After hearing of the plans for the lawsuit, Mike Antonovich, a county supervisor who has been highly critical of the university’s performance, said, “Drew University will fail in court as they failed as a medical school.”

Oxford University Press Introduces 19-Volume Set of the Complete Works of W.E.B Du Bois

Harvard’s Henry Louis Gates Jr. recently said that “W.E.B. Du Bois was the most arrogant Negro on the face of this earth. He slept in a three-piece suit. He thought he was the Negro.” But Professor Gates also views Du Bois as the greatest black intellectual in history and holds him in the highest regard.

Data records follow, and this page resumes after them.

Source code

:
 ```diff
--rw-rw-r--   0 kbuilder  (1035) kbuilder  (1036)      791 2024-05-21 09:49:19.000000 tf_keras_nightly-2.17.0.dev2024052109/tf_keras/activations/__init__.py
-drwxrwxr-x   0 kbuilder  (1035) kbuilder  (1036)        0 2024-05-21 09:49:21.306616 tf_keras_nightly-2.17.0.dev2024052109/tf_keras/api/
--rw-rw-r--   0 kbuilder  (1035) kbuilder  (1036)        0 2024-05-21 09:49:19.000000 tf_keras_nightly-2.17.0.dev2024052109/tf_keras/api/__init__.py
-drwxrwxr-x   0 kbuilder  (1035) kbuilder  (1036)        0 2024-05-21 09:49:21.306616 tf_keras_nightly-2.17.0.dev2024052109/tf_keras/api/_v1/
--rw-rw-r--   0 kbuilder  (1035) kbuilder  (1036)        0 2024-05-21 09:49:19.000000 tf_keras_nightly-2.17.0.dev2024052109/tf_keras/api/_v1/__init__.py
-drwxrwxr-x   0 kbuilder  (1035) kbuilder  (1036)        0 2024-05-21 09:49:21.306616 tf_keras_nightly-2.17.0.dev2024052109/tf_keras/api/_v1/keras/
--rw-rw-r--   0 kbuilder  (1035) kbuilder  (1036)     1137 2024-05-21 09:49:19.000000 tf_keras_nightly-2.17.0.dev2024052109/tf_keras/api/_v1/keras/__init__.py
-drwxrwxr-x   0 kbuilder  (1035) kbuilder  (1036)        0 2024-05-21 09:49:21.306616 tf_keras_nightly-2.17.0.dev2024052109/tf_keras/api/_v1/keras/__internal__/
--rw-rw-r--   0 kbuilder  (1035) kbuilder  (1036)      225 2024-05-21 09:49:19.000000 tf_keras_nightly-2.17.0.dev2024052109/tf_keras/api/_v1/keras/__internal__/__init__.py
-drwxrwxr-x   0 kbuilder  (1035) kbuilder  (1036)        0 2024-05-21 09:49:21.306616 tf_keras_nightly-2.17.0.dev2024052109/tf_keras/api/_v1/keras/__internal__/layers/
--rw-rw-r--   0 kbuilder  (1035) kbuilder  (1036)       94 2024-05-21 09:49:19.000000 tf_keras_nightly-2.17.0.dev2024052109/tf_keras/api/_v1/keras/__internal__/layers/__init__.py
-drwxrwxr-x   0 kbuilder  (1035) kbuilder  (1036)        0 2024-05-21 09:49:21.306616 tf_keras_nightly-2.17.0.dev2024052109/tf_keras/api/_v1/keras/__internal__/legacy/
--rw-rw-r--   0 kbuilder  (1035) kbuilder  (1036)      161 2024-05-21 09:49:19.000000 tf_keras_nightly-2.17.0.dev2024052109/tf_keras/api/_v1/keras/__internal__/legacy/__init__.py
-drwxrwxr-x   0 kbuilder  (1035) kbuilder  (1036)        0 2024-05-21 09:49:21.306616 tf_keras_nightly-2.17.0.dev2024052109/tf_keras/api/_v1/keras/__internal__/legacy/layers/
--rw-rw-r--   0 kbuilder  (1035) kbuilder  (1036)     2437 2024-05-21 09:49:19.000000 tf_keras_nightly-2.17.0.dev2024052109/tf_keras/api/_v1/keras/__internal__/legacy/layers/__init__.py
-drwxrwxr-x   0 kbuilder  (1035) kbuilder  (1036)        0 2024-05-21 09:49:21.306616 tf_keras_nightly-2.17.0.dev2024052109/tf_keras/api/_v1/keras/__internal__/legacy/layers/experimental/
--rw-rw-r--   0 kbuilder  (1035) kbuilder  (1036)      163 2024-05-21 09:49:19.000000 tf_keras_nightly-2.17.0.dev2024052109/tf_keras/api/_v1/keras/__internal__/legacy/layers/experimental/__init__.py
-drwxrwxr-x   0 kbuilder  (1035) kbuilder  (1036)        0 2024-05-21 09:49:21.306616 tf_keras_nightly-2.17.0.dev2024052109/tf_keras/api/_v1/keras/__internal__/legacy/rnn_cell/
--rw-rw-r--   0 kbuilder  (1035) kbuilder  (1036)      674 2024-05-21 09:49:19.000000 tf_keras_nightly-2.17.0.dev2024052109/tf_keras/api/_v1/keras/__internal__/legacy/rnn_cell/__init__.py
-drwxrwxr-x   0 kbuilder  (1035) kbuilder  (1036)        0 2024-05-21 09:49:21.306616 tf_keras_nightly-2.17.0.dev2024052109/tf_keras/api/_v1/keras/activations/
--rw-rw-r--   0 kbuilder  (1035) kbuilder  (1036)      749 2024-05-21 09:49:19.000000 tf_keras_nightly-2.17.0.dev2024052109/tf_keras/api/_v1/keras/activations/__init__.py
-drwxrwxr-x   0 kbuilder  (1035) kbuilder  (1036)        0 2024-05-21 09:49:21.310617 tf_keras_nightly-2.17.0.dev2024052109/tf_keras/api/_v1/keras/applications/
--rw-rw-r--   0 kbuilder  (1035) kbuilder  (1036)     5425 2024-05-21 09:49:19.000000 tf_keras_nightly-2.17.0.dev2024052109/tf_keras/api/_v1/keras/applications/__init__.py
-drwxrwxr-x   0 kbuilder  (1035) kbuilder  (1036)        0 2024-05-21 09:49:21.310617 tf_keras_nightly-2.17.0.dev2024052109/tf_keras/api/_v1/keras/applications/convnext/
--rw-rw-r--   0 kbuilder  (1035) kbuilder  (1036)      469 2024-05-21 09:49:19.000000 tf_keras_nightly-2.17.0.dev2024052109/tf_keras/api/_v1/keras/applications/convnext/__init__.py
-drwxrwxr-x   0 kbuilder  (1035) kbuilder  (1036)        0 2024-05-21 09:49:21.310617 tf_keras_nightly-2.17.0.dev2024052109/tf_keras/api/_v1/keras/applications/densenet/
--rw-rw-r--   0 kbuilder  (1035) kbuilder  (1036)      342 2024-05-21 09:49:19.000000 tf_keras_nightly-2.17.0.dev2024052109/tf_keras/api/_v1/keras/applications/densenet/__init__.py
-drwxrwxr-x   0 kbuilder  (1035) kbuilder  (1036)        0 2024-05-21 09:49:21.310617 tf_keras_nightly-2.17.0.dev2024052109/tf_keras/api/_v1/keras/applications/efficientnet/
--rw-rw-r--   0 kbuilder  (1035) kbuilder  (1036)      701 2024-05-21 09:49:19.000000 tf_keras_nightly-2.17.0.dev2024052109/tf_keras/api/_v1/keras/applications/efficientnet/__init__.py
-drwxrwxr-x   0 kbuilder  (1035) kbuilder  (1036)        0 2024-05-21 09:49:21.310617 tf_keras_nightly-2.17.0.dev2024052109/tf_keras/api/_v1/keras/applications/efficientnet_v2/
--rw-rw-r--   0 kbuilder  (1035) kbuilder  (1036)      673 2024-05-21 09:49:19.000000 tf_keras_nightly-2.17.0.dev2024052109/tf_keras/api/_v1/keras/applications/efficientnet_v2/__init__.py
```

Thus, it is no surprise that Professor Gates is the editor in chief of the new 19-volume set of the complete works of W.E.B. Du Bois, published by Oxford University Press. Included in the set are Du Bois’ celebrated works The Philadelphia Negro and The Souls of Black Folk. In addition to scholarly works on history and sociology, the collection includes fiction, biographies, and autobiographical essays.

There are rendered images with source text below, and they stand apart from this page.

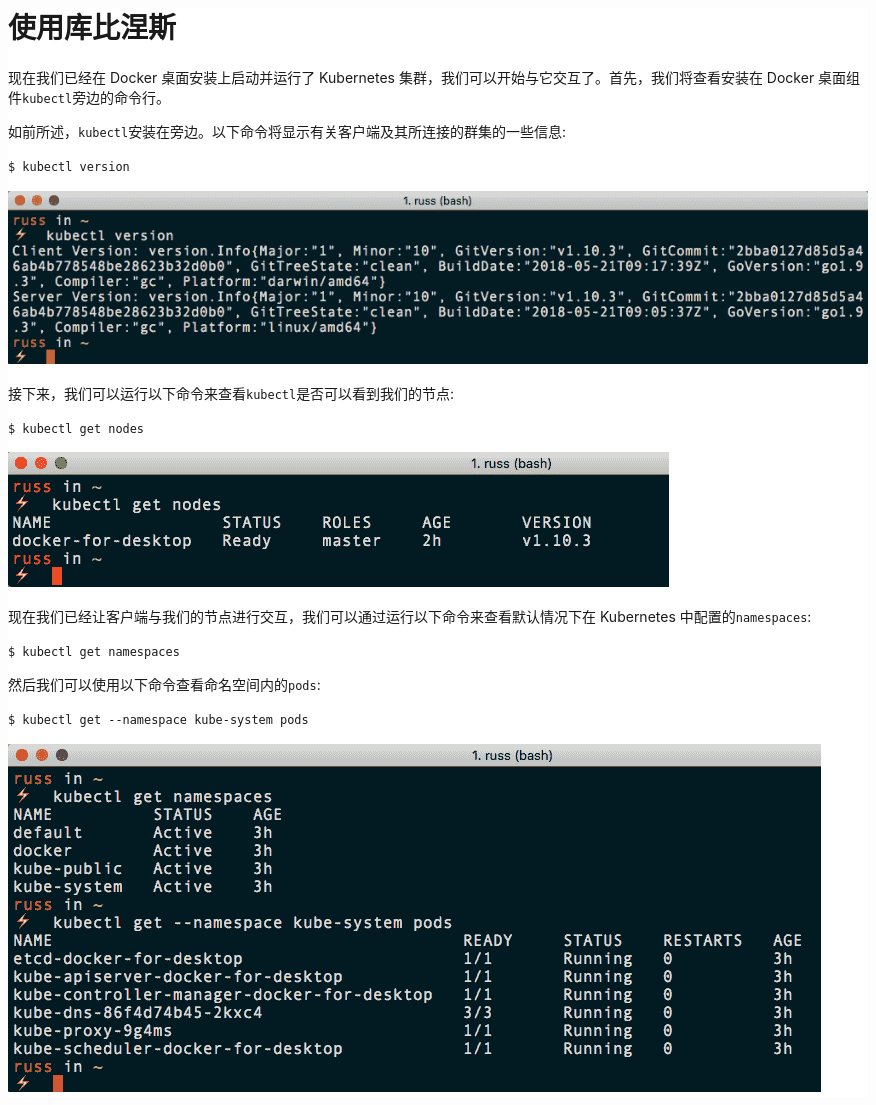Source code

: # 使用库比涅斯

现在我们已经在 Docker 桌面安装上启动并运行了 Kubernetes 集群，我们可以开始与它交互了。首先，我们将查看安装在 Docker 桌面组件`kubectl`旁边的命令行。

如前所述，`kubectl`安装在旁边。以下命令将显示有关客户端及其所连接的群集的一些信息:

```
$ kubectl version
```

![](img/5005937f-00f6-4be5-a2a8-06ddbfdb23d1.png)

接下来，我们可以运行以下命令来查看`kubectl`是否可以看到我们的节点:

```
$ kubectl get nodes
```

![](img/05607ef3-a64a-4c33-96bf-8ead71987a7b.png)

现在我们已经让客户端与我们的节点进行交互，我们可以通过运行以下命令来查看默认情况下在 Kubernetes 中配置的`namespaces`:

```
$ kubectl get namespaces
```

然后我们可以使用以下命令查看命名空间内的`pods`:

```
$ kubectl get --namespace kube-system pods
```

![](img/f5f27507-e03d-458a-aca5-341fdda41a14.png)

The complete 19-volume collection, with more than 5,600 printed pages, is priced at $595.

6.8%  Percentage of whites ages 16 to 24 in 2004 who were neither enrolled in school nor had a high school diploma or equivalent.

11.8%  Percentage of African Americans ages 16 to 24 in 2004 who were neither enrolled in school nor had a high school diploma or equivalent.

source: U.S. Census Bureau

Congressional Hearings Planned on Education Department’s Office for Civil Rights

John Conyers, chair of the House Judiciary Committee, plans to hold hearings that will investigate whether the Office for Civil Rights for the U.S. Department of Education has shirked its responsibilities in pursuing desegregation efforts in higher education. Leaders at black colleges and universities in several states have voiced concerns that predominantly white universities have been permitted to establish programs similar to those already in place at historically black universities in those states. If these programs are established, it is probable that they will have the effect of drawing white students away from the programs at the predominantly black universities and therefore increase racial segregation in higher education.


Rudolph Hamilton Green was appointed director of the Office of Institutional Compliance at the University of Texas at Austin. He was an attorney for the law firm Graves, Dougherty, Hearon & Moody.

Green is a graduate of Yale University and holds a law degree and an MBA from the University of Texas.

Robbin Chapman was named manager of diversity recruiting at the School of Architecture and Planning at the Massachusetts Institute of Technology. She is a graduate student at MIT completing work on her dissertation.

Katwiwa Mule was promoted from assistant professor to associate professor of comparative literature and Afro-American studies with tenure at Smith College in Northampton, Massachusetts. Mule, a native of Kenya, is a graduate of the University of Nairobi and holds a Ph.D. in comparative literature from Pennsylvania State University.

Lea E. Williams was appointed interim director of the Center for Student Success at North Carolina A&T State University in Greensboro. She also serves as interim associate vice chancellor for academic affairs.

A graduate of Kentucky State University, Williams holds master’s degrees from the University of Wisconsin at Milwaukee and Columbia University. She also earned an educational doctorate at Columbia University.